Transactions class

Class definition

class dynamodb_mapper.transactions.Transaction(**kwargs)

Abstract base class for transactions. A transaction may involve multiple targets and needs to be fully successful to be marked as “DONE”.

This class gracefully handles concurrent modifications and auto-retries but embeds no tool to rollback.

Transactions may register subtransactions. This field is a list of Transaction. Sub-transactions are played after the main transactors

Transactions status may be persisted for tracability, further analysis... for this purpose, a minimal schema is embedded in this base class. When deriving, you MUST keep

  • datetime field as rangekey
  • status field

The hash key field may be changed to pick a ore relevant name or change its type. In any case, you are responsible of setting its value. For example, if collecting rewards for a player, you may wish to keep track of related transactions by user_id hence set requester_id to user_id

Deriving class MUST set field __table__ and requester_id field

Public API

commit

Transaction.commit()

Run the transaction and, if needed, store its states to the database

  • set up preconditions and parameters (_setup() – only called once no matter what).

  • fetch all transaction steps (_get_transactors()).

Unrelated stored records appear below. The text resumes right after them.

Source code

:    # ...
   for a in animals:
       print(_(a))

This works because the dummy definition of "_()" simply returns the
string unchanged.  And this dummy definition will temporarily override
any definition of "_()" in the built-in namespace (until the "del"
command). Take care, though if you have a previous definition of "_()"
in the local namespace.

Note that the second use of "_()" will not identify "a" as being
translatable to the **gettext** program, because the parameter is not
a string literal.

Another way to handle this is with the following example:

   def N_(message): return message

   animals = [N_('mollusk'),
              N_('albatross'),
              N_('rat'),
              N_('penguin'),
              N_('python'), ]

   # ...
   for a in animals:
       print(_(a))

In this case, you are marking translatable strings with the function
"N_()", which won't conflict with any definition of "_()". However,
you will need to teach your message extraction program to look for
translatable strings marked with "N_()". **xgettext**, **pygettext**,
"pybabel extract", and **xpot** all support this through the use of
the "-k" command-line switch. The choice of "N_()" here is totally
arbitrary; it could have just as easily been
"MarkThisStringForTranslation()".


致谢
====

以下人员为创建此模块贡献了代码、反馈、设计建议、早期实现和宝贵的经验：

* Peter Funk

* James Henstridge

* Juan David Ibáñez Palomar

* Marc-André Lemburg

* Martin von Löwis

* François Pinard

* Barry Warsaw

  • for each transaction :

    • fetch the target object from the DB.
    • modify the target object according to the transaction’s parameters.
    • save the (modified) target to the DB
  • run sub-transactions (if any)

  • save the transaction to the DB

Each transation may be retried up to MAX_RETRIES times automatically. commit uses conditional writes to avoid overwriting data in the case of concurrent transactions on the same target (see _retry()).

save

Transaction.save(allow_overwrite=True, expected_values=None)

If the transaction is transient (transient = True), do nothing.

If the transaction is persistent (transient = False), save it to the DB, as DynamoDBModel.save().

Note: this method is called automatically from commit. You may but do not need to call it explicitly.

Transactions interface

_setup

Transaction._setup()

Set up preconditions and parameters for the transaction.

This method is only run once, regardless of how many retries happen. You should override it to fetch all the unchanging information you need from the database to run the transaction (e.g. the cost of a Bingo card, or the contents of a reward).

_get_transactors

Transaction._get_transactors()

Fetch a list of targets (getter, setter) tuples. The transaction engine will walk the list. For each tuple, the getter and the setter are called successively until this step of the transaction succeed or exhaust the MAX_RETRIES.

  • getter: Fetch the object on which this transaction is supposed to operate

    (e.g. a User instance for UserResourceTransactions) from the DB and return it. It is important that this method actually connect to the database and retrieve a clean, up-to-date version of the object – because it will be called repeatedly if conditional updates fail due to the target object having changed. The getter takes no argument and returns a DBModel instance

  • setter: Applyies the transaction to the target, modifying it in-place.

    Does not attempt to save the target or the transaction to the DB. The setter takes a DBModel instance as argument. Its return value is ignored

The list is walked from 0 to len(transactors)-1. Depending on your application, Order may matter.

Raises TargetNotFoundError:
 If the target doesn’t exist in the DB.

_apply_subtransactions

Transaction._apply_subtransactions()

Run sub-transactions if applicable. This is called after the main transactors.

This code has been moved to its own method to ease overloading in real-world applications without re-implementing the whole commit logic.

This method should not be called directly. It may only be overloaded to handle special behaviors like callbacks.